The automotive sector advocates for lowering import tariffs in the United States
The recently agreed EU-US trade deal has not provided significant relief to the German automotive industry, as the tariff reduction on EU vehicles entering the US is only temporary and partial. Instead of eliminating tariffs, the US has lowered them from 27.5% to 15%, a move that stabilises short-term exports but fails to address deeper structural challenges.
These challenges include German automakers' lag in the electric vehicle transition, US protectionist policies like high steel tariffs, and supply chain vulnerabilities. Despite the industry's urgent calls for tariff withdrawal, these unresolved issues continue to pressure margins and force strategic shifts in production, limiting the deal's effectiveness for German automakers.
Key points explaining the limited relief include a temporary and limited tariff cut, continuing steel and raw material tariffs, structural industry challenges, and long-term risks and market uncertainty. The US maintains steep tariffs on European steel, a major input for car manufacturing, raising costs for German automakers. The U.S. market's increasing demand for electric vehicles presents a challenge, as German manufacturers face a lag relative to competitors. Uncertainties in trade terms under agreements like USMCA complicate supply chains and production strategies.
Investors see a paradox where short-term tariff relief does not address competitiveness threats from global competition, regulatory divergence, and electrification transition costs. As a result, the costs incurred by the German automotive industry continue to rise, with estimates reaching billions.
Despite the ongoing challenges, the EU Commission is proceeding with the finalization of the agreement details, with a joint statement close to being agreed upon by both parties. However, the US has not signed the trade deal yet, and no deadline has been set for the US to fulfill its promises regarding the tariff reduction.
VDA President Hildegard Müller has called for the US to withdraw sectoral tariffs for the European and German automotive industry. She also urged the EU Commission and the German government to push for the withdrawal of sectoral tariffs, stating that the deal has not provided clarity or improvement for the German automotive industry.
In conclusion, while the trade deal offers a degree of short-term tariff relief, it stops well short of full tariff elimination or addressing broader policy and market risks. As a result, the German automotive sector continues to experience significant pressure despite the agreement.

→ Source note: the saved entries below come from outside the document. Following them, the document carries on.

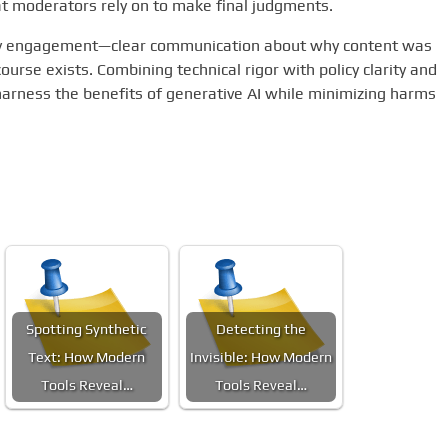
at moderators rely on to make final judgments.
ty engagement—clear communication about why content was
rse exists. Combining technical rigor with policy clarity and
arness the benefits of generative AI while minimizing harms
Spotting Synthetic
Detecting the
Text: How Modern
Invisible: How Modern
Tools Reveal…
Tools Reveal…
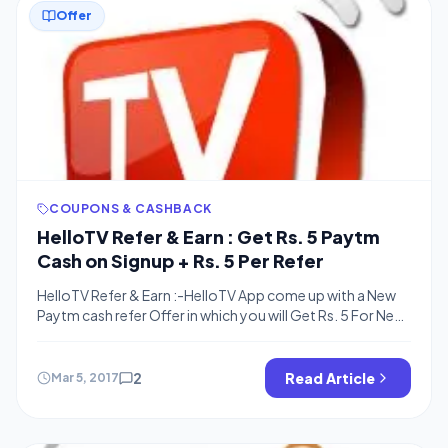
Offer
COUPONS & CASHBACK
HelloTV Refer & Earn : Get Rs. 5 Paytm
Cash on Signup + Rs. 5 Per Refer
HelloTV Refer & Earn :-HelloTV App come up with a New
Paytm cash refer Offer in which you will Get Rs. 5 For New
Signup + Rs. 5 For each invite . There is no limit of
Referring friends . So guys Signup now And Start earning
although Loot is little but Enough to make […]
2
Read Article
Mar 5, 2017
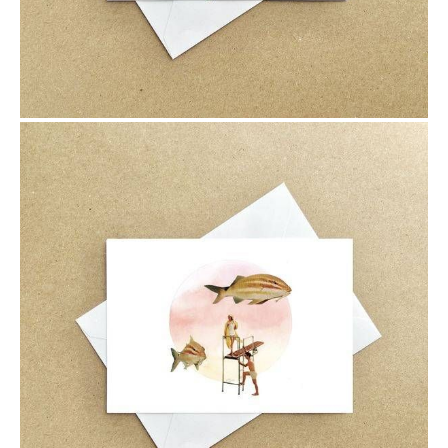
$6.00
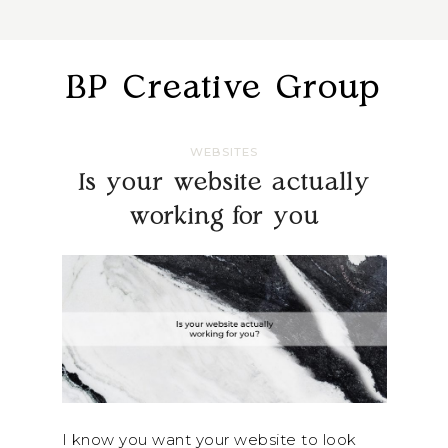
BP Creative Group
WEBSITES
Is your website actually
working for you
I know you want your website to look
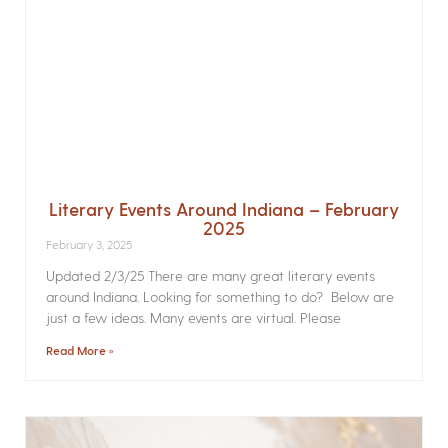
Literary Events Around Indiana – February
2025
February 3, 2025
Updated 2/3/25 There are many great literary events
around Indiana. Looking for something to do? Below are
just a few ideas. Many events are virtual. Please
Read More »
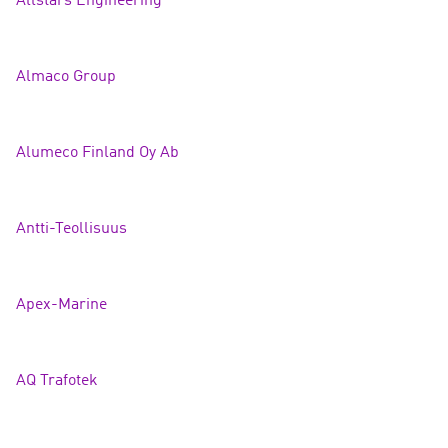
Allstars Engineer
ing
Almaco Group
Alumeco Finland Oy
Ab
Antti-Teollisuus
Apex-Marine
AQ Trafote
k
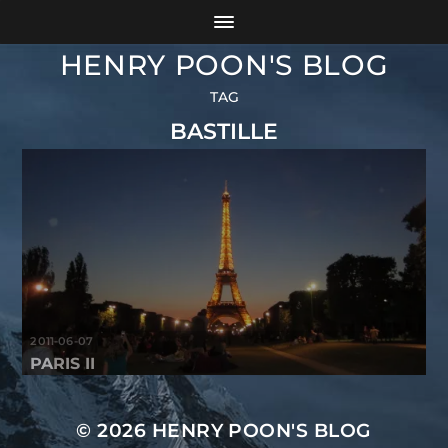
HENRY POON'S BLOG
TAG
BASTILLE
2011-06-07
PARIS II
© 2026
HENRY POON'S BLOG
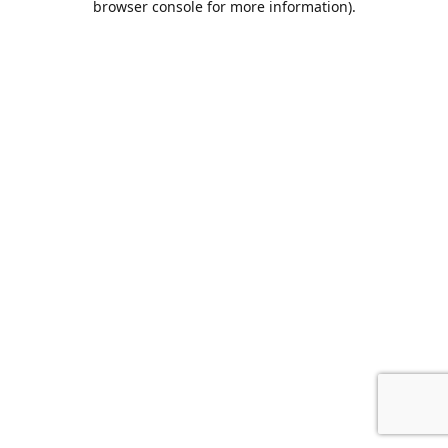
browser console for more information)
.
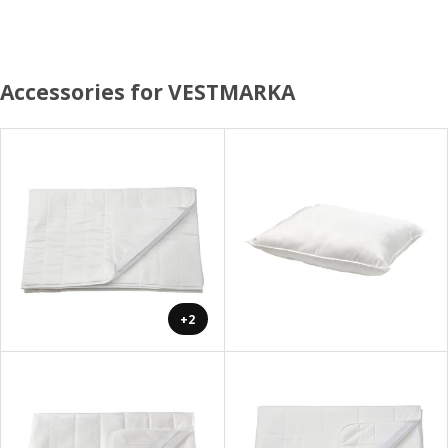
Accessories for VESTMARKA
+2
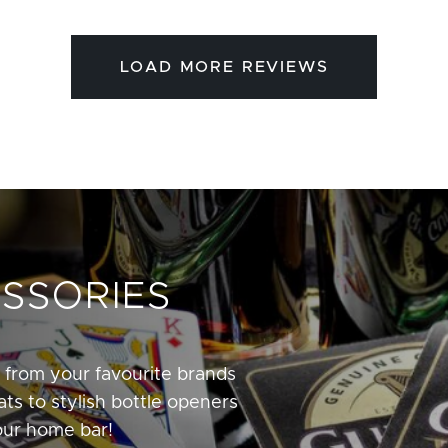
LOAD MORE REVIEWS
SSORIES
 from your favourite brands
ts to stylish bottle openers
our home bar!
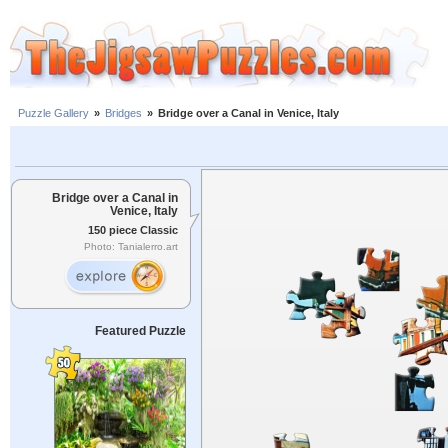
Puzzle Gallery
»
Bridges
»
Bridge over a Canal in Venice, Italy
Bridge over a Canal in
Venice, Italy
150 piece Classic
Photo: Tanialerro.art
Featured Puzzle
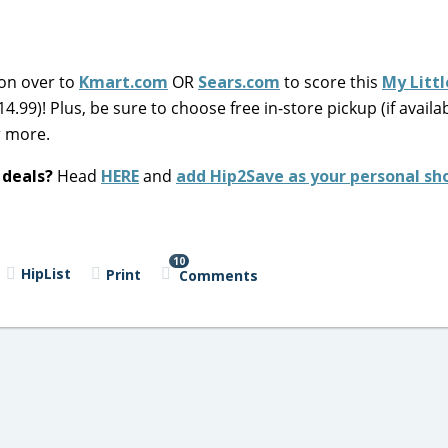
 on over to
Kmart.com
OR
Sears.com
to score this
My Litt
14.99)! Plus, be sure to choose free in-store pickup (if availa
r more.
 deals?
Head
HERE
and
add Hip2Save as your personal sh
10
HipList
Print
Comments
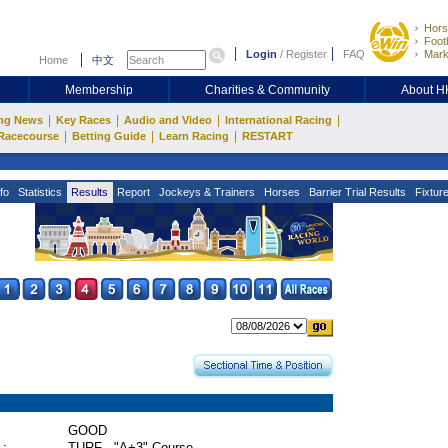
Hors
Footb
Login
/
Register
FAQ
Mark
Home
中文
Membership
Charities & Community
About 
|
|
|
|
ng News
Key Races
Audio and Video
International Racing
|
|
|
Racecourse
Betting Guide
Learn Racing
RESTART
fo
Statistics
Results
Report
Jockeys & Trainers
Horses
Barrier Trial Results
Fixtur
GOOD
 :
TURF - "A+3" Course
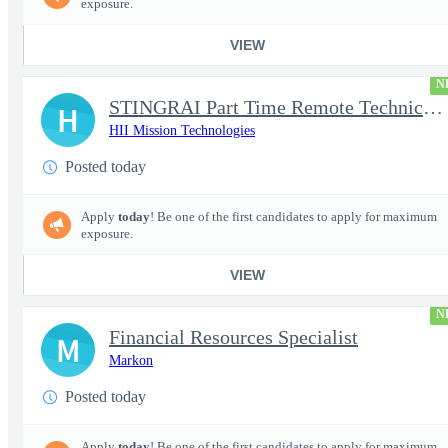
exposure.
VIEW
N
STINGRAI Part Time Remote Technical Writer - 29693
H
HII Mission Technologies
Posted today
Apply
today
! Be one of the first candidates to apply for maximum
exposure.
VIEW
N
Financial Resources Specialist
M
Markon
Posted today
Apply
today
! Be one of the first candidates to apply for maximum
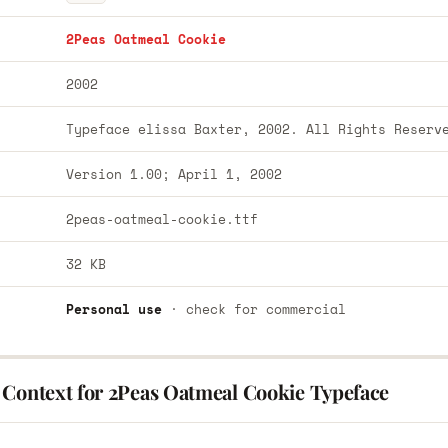
2Peas Oatmeal Cookie
2002
Typeface elissa Baxter, 2002. All Rights Reserv
Version 1.00; April 1, 2002
2peas-oatmeal-cookie.ttf
32 KB
Personal use
· check for commercial
 Context for 2Peas Oatmeal Cookie Typeface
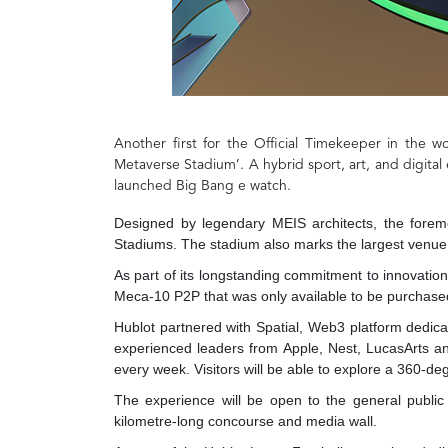
Another first for the Official Timekeeper in the w
Metaverse Stadium’. A hybrid sport, art, and digital 
launched Big Bang e watch.
Designed by legendary MEIS architects, the fore
Stadiums. The stadium also marks the largest venue b
As part of its longstanding commitment to innovation
Meca-10 P2P that was only available to be purchased
Hublot partnered with Spatial, Web3 platform dedicat
experienced leaders from Apple, Nest, LucasArts an
every week. Visitors will be able to explore a 360-de
The experience will be open to the general public 
kilometre-long concourse and media wall.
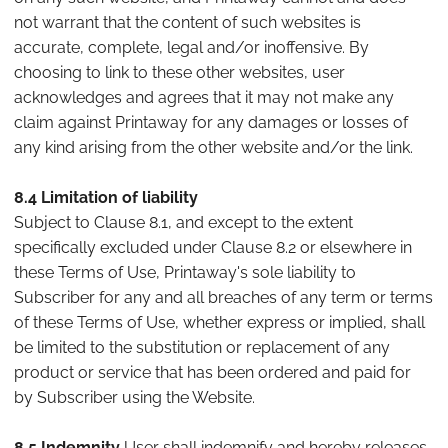
not warrant that the content of such websites is
accurate, complete, legal and/or inoffensive. By
choosing to link to these other websites, user
acknowledges and agrees that it may not make any
claim against Printaway for any damages or losses of
any kind arising from the other website and/or the link.
8.4 Limitation of liability
Subject to Clause 8.1, and except to the extent
specifically excluded under Clause 8.2 or elsewhere in
these Terms of Use, Printaway's sole liability to
Subscriber for any and all breaches of any term or terms
of these Terms of Use, whether express or implied, shall
be limited to the substitution or replacement of any
product or service that has been ordered and paid for
by Subscriber using the Website.
8.5 Indemnity
User shall indemnify and hereby releases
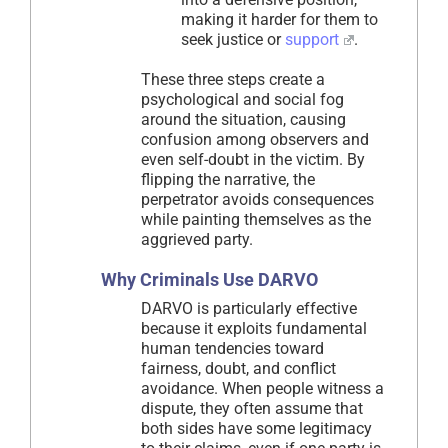
making it harder for them to
seek justice or
support
.
These three steps create a
psychological and social fog
around the situation, causing
confusion among observers and
even self-doubt in the victim. By
flipping the narrative, the
perpetrator avoids consequences
while painting themselves as the
aggrieved party.
Why Criminals Use DARVO
DARVO is particularly effective
because it exploits fundamental
human tendencies toward
fairness, doubt, and conflict
avoidance. When people witness a
dispute, they often assume that
both sides have some legitimacy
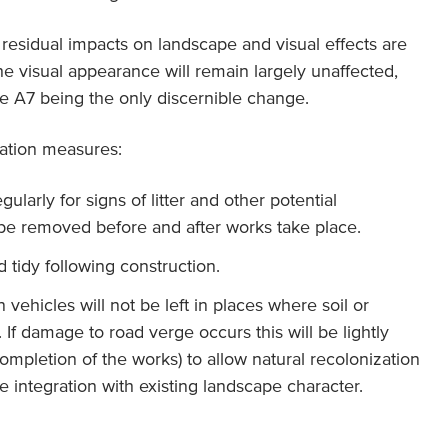
residual impacts on landscape and visual effects are
he visual appearance will remain largely unaffected,
e A7 being the only discernible change.
gation measures:
ularly for signs of litter and other potential
l be removed before and after works take place.
d tidy following construction.
vehicles will not be left in places where soil or
f damage to road verge occurs this will be lightly
ompletion of the works) to allow natural recolonization
 integration with existing landscape character.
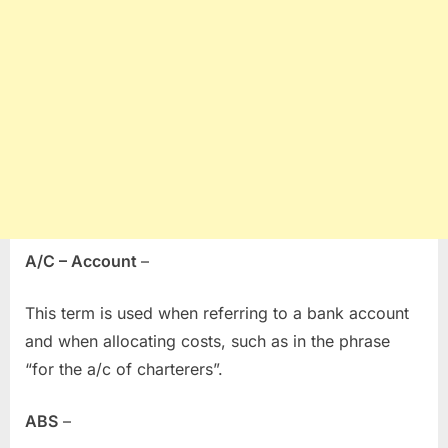
A/C – Account
–
This term is used when referring to a bank account
and when allocating costs, such as in the phrase
“for the a/c of charterers”.
ABS
–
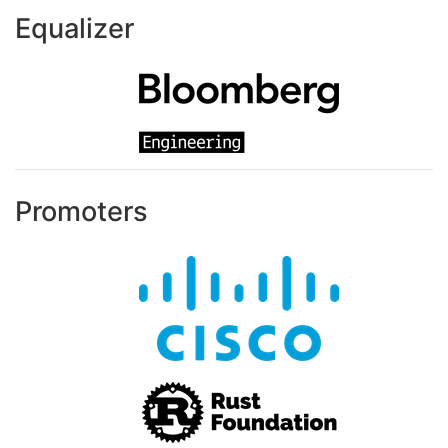
Equalizer
Promoters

- The temporary tariff reduction in the EU-US trade deal provides limited relief to the German automotive industry, which is also grappling with challenges in the electric vehicle transition, protectionist policies like high steel tariffs, and supply chain vulnerabilities.
- The US maintains steep tariffs on European steel, a significant input for car manufacturing, making it difficult for German automakers to compete financially in the automotive industry.
- The banking and insurance sectors could play a crucial role in helping German automakers navigate these challenges, offering financial solutions to mitigate rising costs associated with regulatory divergence, electrification transition, and global competition.